IMAGE COURTESY OF: LEVI'S
Levi’s has always been a leader in sustainability. In 1991, it established “terms of engagement” that laid out the brand’s global code of conduct throughout its supply chain. This meant setting standards for worker’s rights, a healthy work environment, and an ethical engagement with the planet.
Today, (counter to what most fast fashion companies are doing) Levi’s is trying to encourage their customers to be conscious that when they purchase a pair of jeans, that is not an isolated event. The garment had an impact before they purchased it, in terms of people that made it and the waste that was involved in creating it. And it’s going to exist long after they’re done owning it.
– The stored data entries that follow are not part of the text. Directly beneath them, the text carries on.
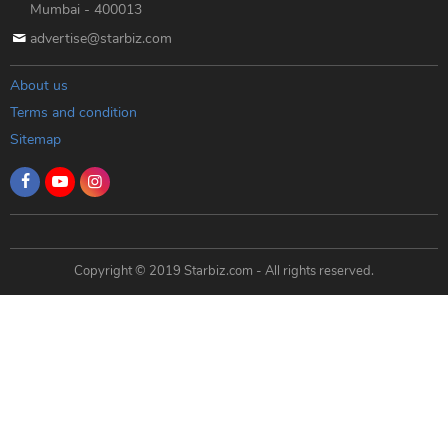
Mumbai - 400013
advertise@starbiz.com
About us
Terms and condition
Sitemap
Copyright © 2019 Starbiz.com - All rights reserved.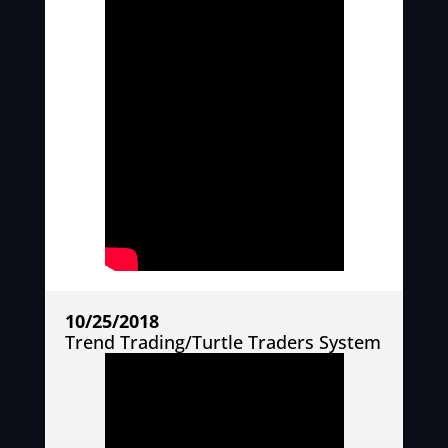
10/25/2018
Trend Trading/Turtle Traders System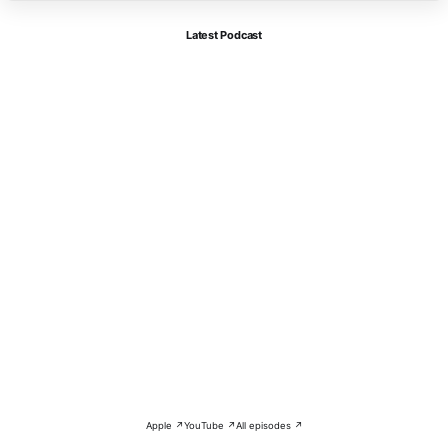
Latest Podcast
Apple ↗
YouTube ↗
All episodes ↗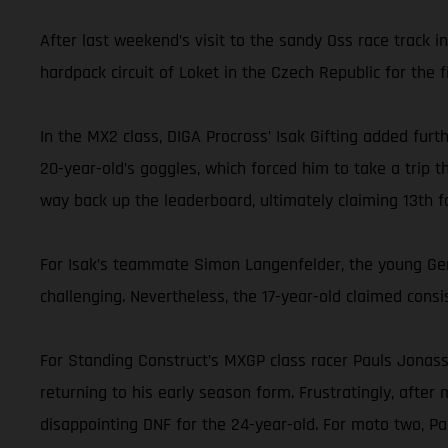
After last weekend’s visit to the sandy Oss race track 
hardpack circuit of Loket in the Czech Republic for the fi
In the MX2 class, DIGA Procross’ Isak Gifting added furt
20-year-old’s goggles, which forced him to take a trip t
way back up the leaderboard, ultimately claiming 13th fo
For Isak’s teammate Simon Langenfelder, the young Germ
challenging. Nevertheless, the 17-year-old claimed consis
For Standing Construct’s MXGP class racer Pauls Jonass, 
returning to his early season form. Frustratingly, after
disappointing DNF for the 24-year-old. For moto two, P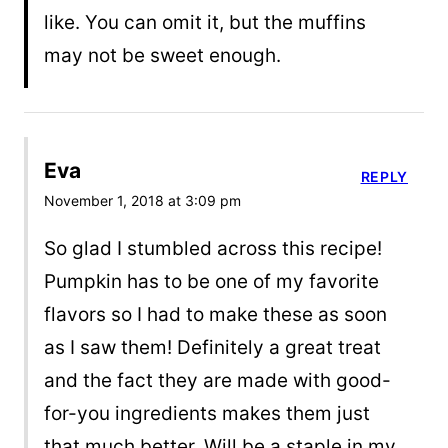
like. You can omit it, but the muffins
may not be sweet enough.
Eva
REPLY
November 1, 2018 at 3:09 pm
So glad I stumbled across this recipe!
Pumpkin has to be one of my favorite
flavors so I had to make these as soon
as I saw them! Definitely a great treat
and the fact they are made with good-
for-you ingredients makes them just
that much better. Will be a staple in my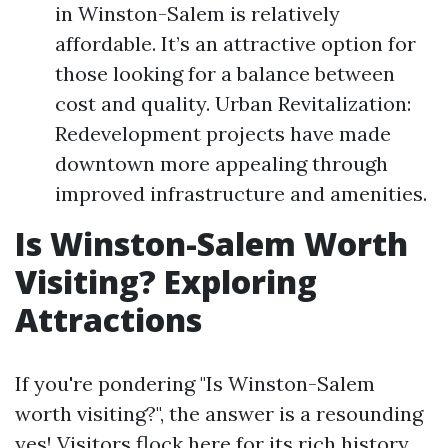
in Winston-Salem is relatively
affordable. It’s an attractive option for
those looking for a balance between
cost and quality. Urban Revitalization:
Redevelopment projects have made
downtown more appealing through
improved infrastructure and amenities.
Is Winston-Salem Worth
Visiting? Exploring
Attractions
If you're pondering "Is Winston-Salem
worth visiting?", the answer is a resounding
yes! Visitors flock here for its rich history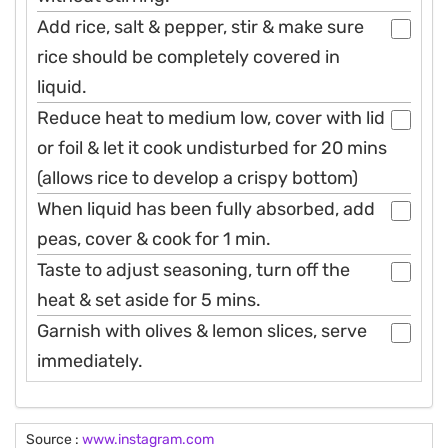
Add rice, salt & pepper, stir & make sure
rice should be completely covered in
liquid.
Reduce heat to medium low, cover with lid
or foil & let it cook undisturbed for 20 mins
(allows rice to develop a crispy bottom)
When liquid has been fully absorbed, add
peas, cover & cook for 1 min.
Taste to adjust seasoning, turn off the
heat & set aside for 5 mins.
Garnish with olives & lemon slices, serve
immediately.
Source :
www.instagram.com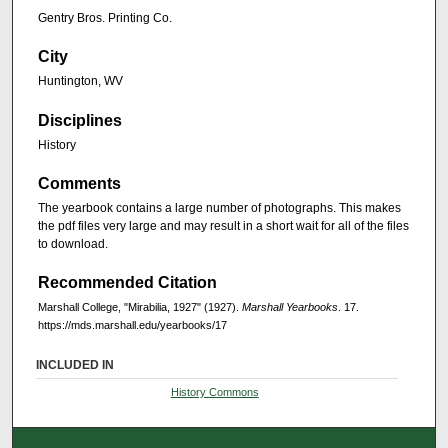
Gentry Bros. Printing Co.
City
Huntington, WV
Disciplines
History
Comments
The yearbook contains a large number of photographs. This makes
the pdf files very large and may result in a short wait for all of the files
to download.
Recommended Citation
Marshall College, "Mirabilia, 1927" (1927).
Marshall Yearbooks
. 17.
https://mds.marshall.edu/yearbooks/17
INCLUDED IN
History Commons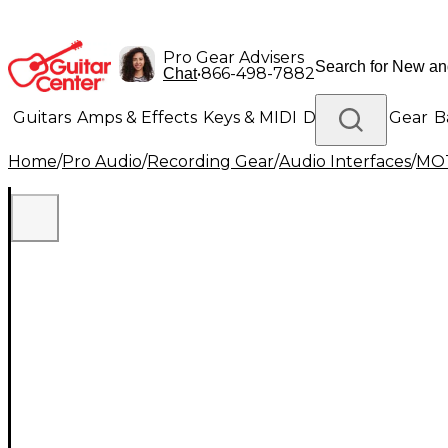
Pro Gear Advisers
•
866-498-7882
Chat
Guitars
Amps & Effects
Keys & MIDI
Drums
DJ Gear
B
Home
/
Pro Audio
/
Recording Gear
/
Audio Interfaces
/
MO
Lighting
Band & Orchestra
Platinum Gear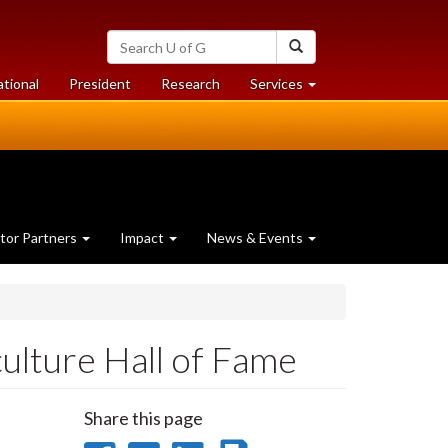
Search
Search
University
of
at
at
ational
President
Research
Services
Guelph
University
University
of
of
Guelph
Guelph
tor Partners
Impact
News & Events
culture Hall of Fame
Share this page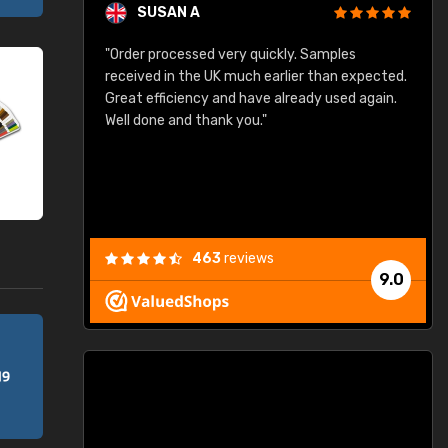
SUSAN A
"Order processed very quickly. Samples
"
"
received in the UK much earlier than expected.
Great efficiency and have already used again.
Well done and thank you."
463
reviews
9.0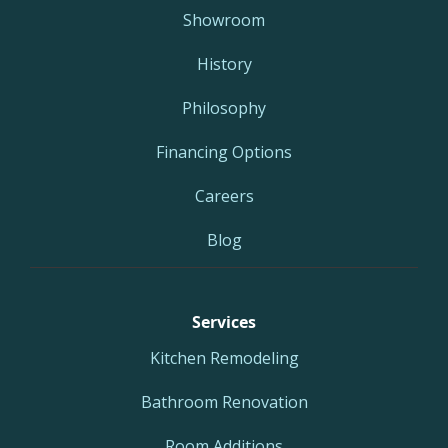
Showroom
History
Philosophy
Financing Options
Careers
Blog
Services
Kitchen Remodeling
Bathroom Renovation
Room Additions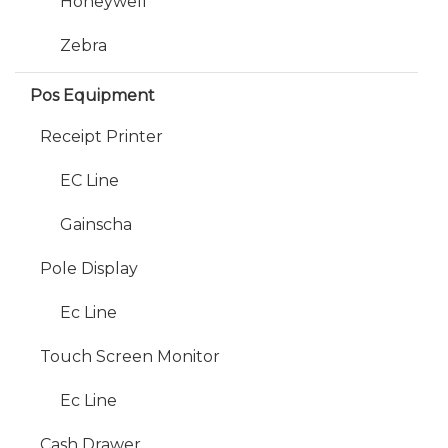
Honeywell
Zebra
Pos Equipment
Receipt Printer
EC Line
Gainscha
Pole Display
Ec Line
Touch Screen Monitor
Ec Line
Cash Drawer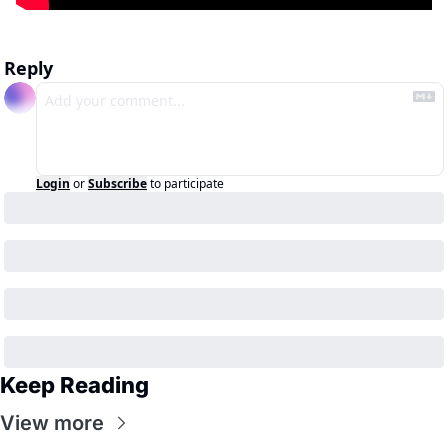
Reply
Login
or
Subscribe
to participate
Keep Reading
View more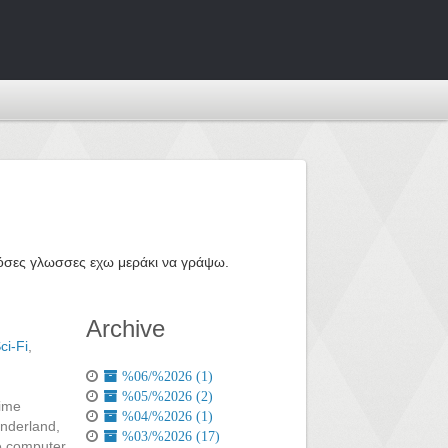
ε όσες γλωσσες εχω μεράκι να γράψω.
Archive
ci-Fi
,
%06/%2026 (1)
%05/%2026 (2)
time
%04/%2026 (1)
onderland,
%03/%2026 (17)
he computer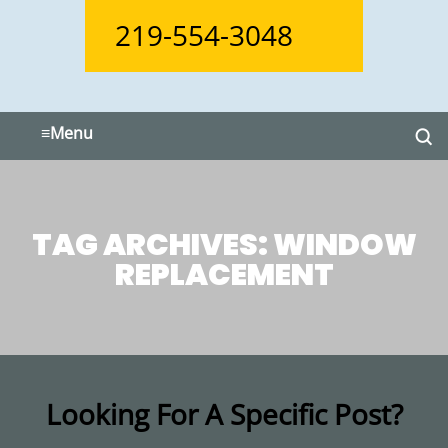
219-554-3048
≡
Menu
TAG ARCHIVES:
WINDOW
REPLACEMENT
Looking For A Specific Post?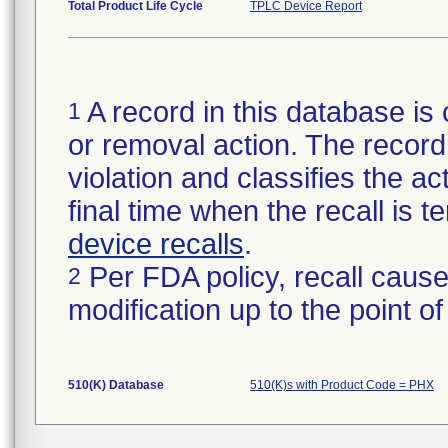
Total Product Life Cycle
TPLC Device Report
A record in this database is 
1
or removal action. The record 
violation and classifies the act
final time when the recall is
device recalls
.
Per FDA policy, recall cause
2
modification up to the point of
510(K) Database
510(K)s with Product Code = PHX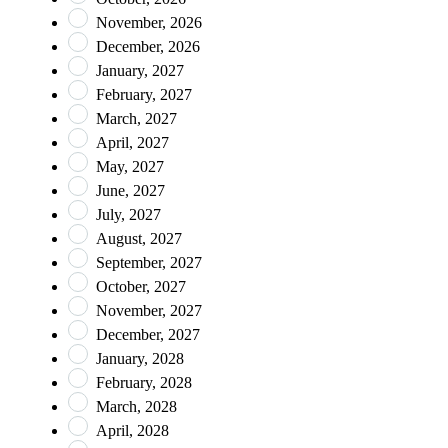
November, 2026
December, 2026
January, 2027
February, 2027
March, 2027
April, 2027
May, 2027
June, 2027
July, 2027
August, 2027
September, 2027
October, 2027
November, 2027
December, 2027
January, 2028
February, 2028
March, 2028
April, 2028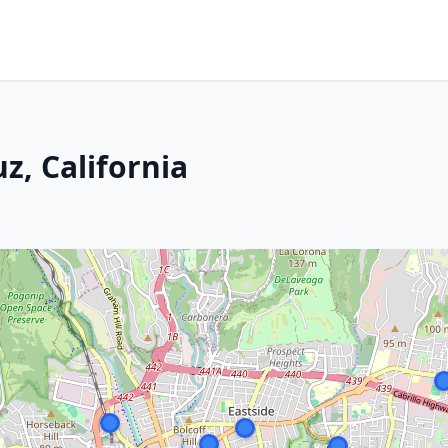
z, California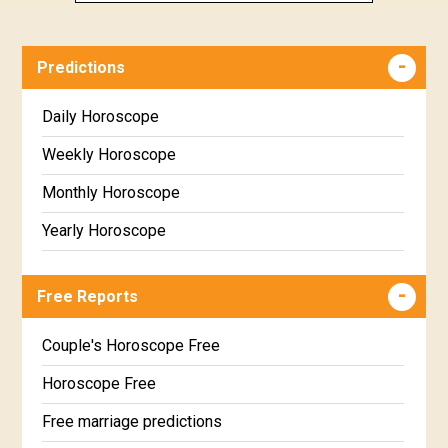
Predictions
Daily Horoscope
Weekly Horoscope
Monthly Horoscope
Yearly Horoscope
Free Reports
Couple's Horoscope Free
Horoscope Free
Free marriage predictions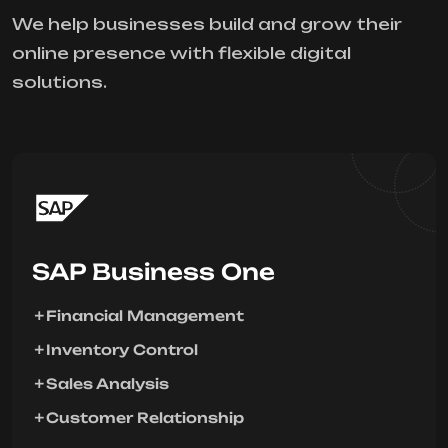
We help businesses build and grow their
online presence with flexible digital
solutions.
SAP Business One
Financial Management
Inventory Control
Sales Analysis
Customer Relationship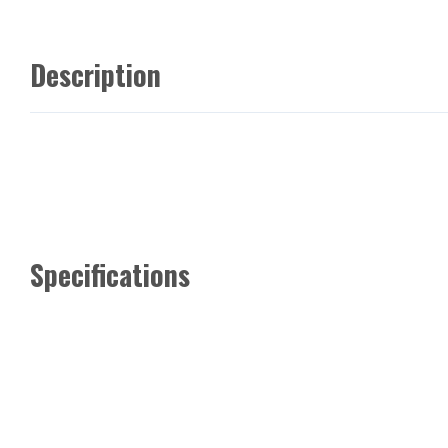
Description
Specifications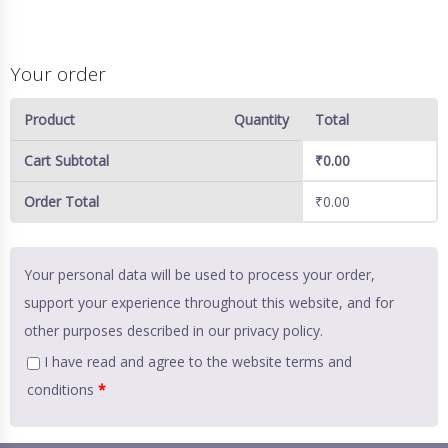
Your order
Product
Quantity
Total
Cart Subtotal
₹
0.00
Order Total
₹
0.00
Your personal data will be used to process your order,
support your experience throughout this website, and for
other purposes described in our
privacy policy
.
I have read and agree to the website
terms and
conditions
*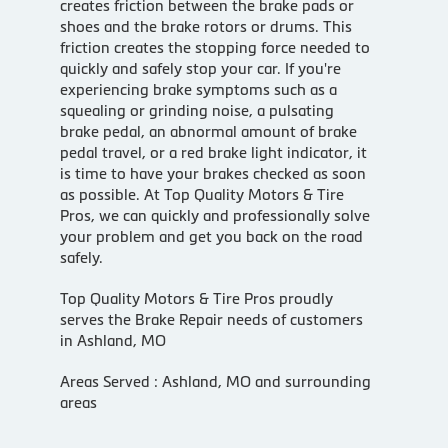
creates friction between the brake pads or
shoes and the brake rotors or drums. This
friction creates the stopping force needed to
quickly and safely stop your car. If you're
experiencing brake symptoms such as a
squealing or grinding noise, a pulsating
brake pedal, an abnormal amount of brake
pedal travel, or a red brake light indicator, it
is time to have your brakes checked as soon
as possible. At Top Quality Motors & Tire
Pros, we can quickly and professionally solve
your problem and get you back on the road
safely.
Top Quality Motors & Tire Pros proudly
serves the Brake Repair needs of customers
in Ashland, MO
Areas Served : Ashland, MO and surrounding
areas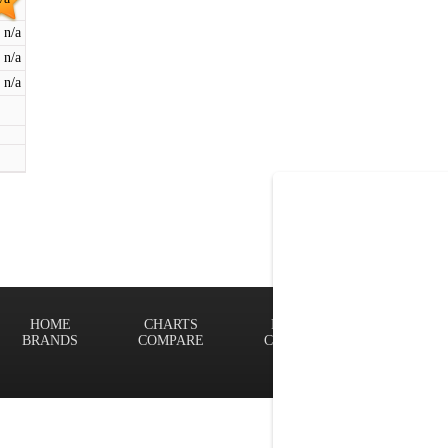
n/a
n/a
n/a
HOME
CHARTS
FINDER
Terms of
BRANDS
COMPARE
CONTACT
Privacy P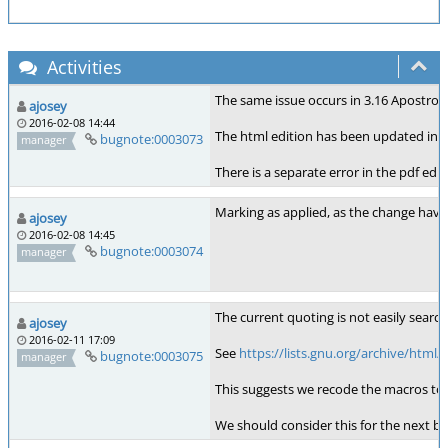
Activities
The same issue occurs in 3.16 Apostro
ajosey
2016-02-08 14:44
The html edition has been updated inc
bugnote:0003073
manager
There is a separate error in the pdf ed
Marking as applied, as the change hav
ajosey
2016-02-08 14:45
bugnote:0003074
manager
The current quoting is not easily search
ajosey
2016-02-11 17:09
See
https://lists.gnu.org/archive/html
bugnote:0003075
manager
This suggests we recode the macros to us
We should consider this for the next 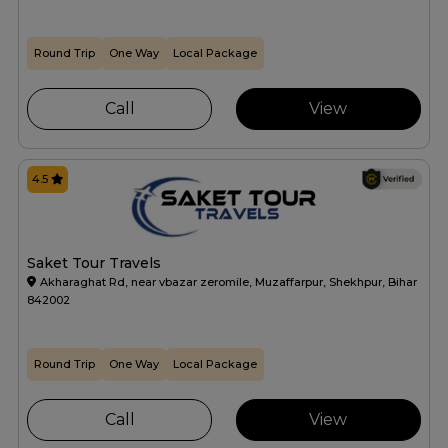
Round Trip
One Way
Local Package
Call
View
4.5
Saket Tour Travels
Akharaghat Rd, near vbazar zeromile, Muzaffarpur, Shekhpur, Bihar
842002
Round Trip
One Way
Local Package
Call
View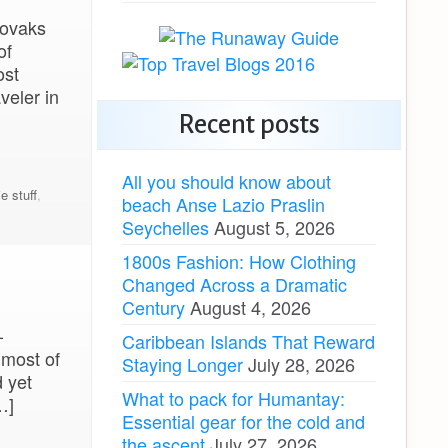
lovaks
of
ost
veler in
Recent posts
All you should know about
ie stuff
,
beach Anse Lazio Praslin
Seychelles
August 5, 2026
1800s Fashion: How Clothing
Changed Across a Dramatic
Century
August 4, 2026
–
Caribbean Islands That Reward
 most of
Staying Longer
July 28, 2026
 yet
What to pack for Humantay:
…]
Essential gear for the cold and
the ascent
July 27, 2026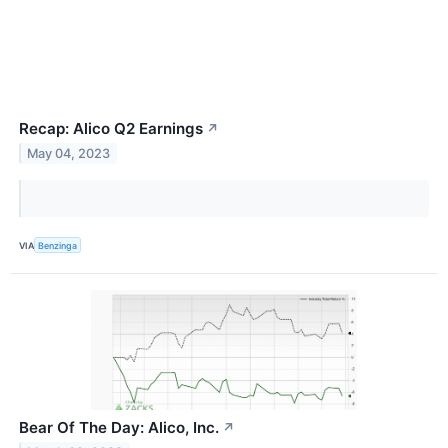
Recap: Alico Q2 Earnings
↗
May 04, 2023
VIA
Benzinga
Bear Of The Day: Alico, Inc.
↗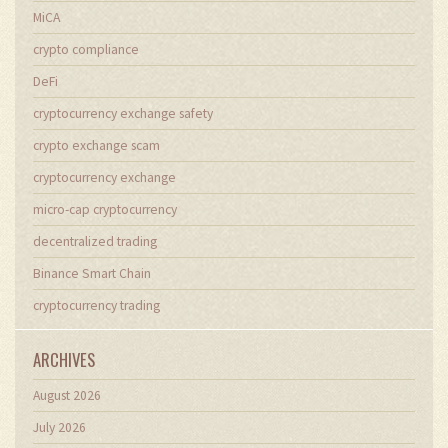
MiCA
crypto compliance
DeFi
cryptocurrency exchange safety
crypto exchange scam
cryptocurrency exchange
micro-cap cryptocurrency
decentralized trading
Binance Smart Chain
cryptocurrency trading
ARCHIVES
August 2026
July 2026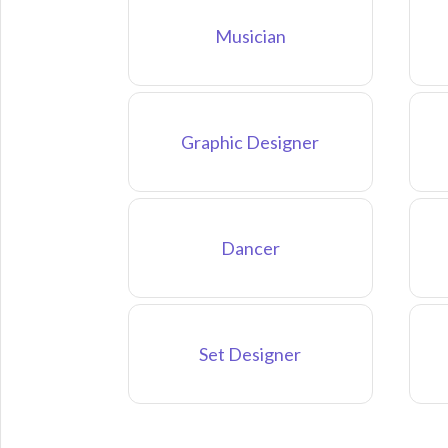
Musician
Graphic Designer
Dancer
Set Designer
Paul Dillinger, Levi’s head of global product innovation wondered, What would happen if we could change culture in such a way that consumers imagined the end of life of the product they bought? So, what if we said that you could mulch your jeans, put them in your garden, and see how the decomposition of your Levi’s could feed the food that you were growing. That’s conceivably how we might dispose of garments in the future. That would prompt the consumer to think about little details like how the color was applied to the garment in the first place. Would the chemicals in the dye affect the garment, my food, and my body? This is the kind of holistic thinking Levi’s want to spur in our customers. Fundamentally, asking them to take into account the impact they’re responsible for in the whole system, from the supply chain to the eventual disposal of the garment.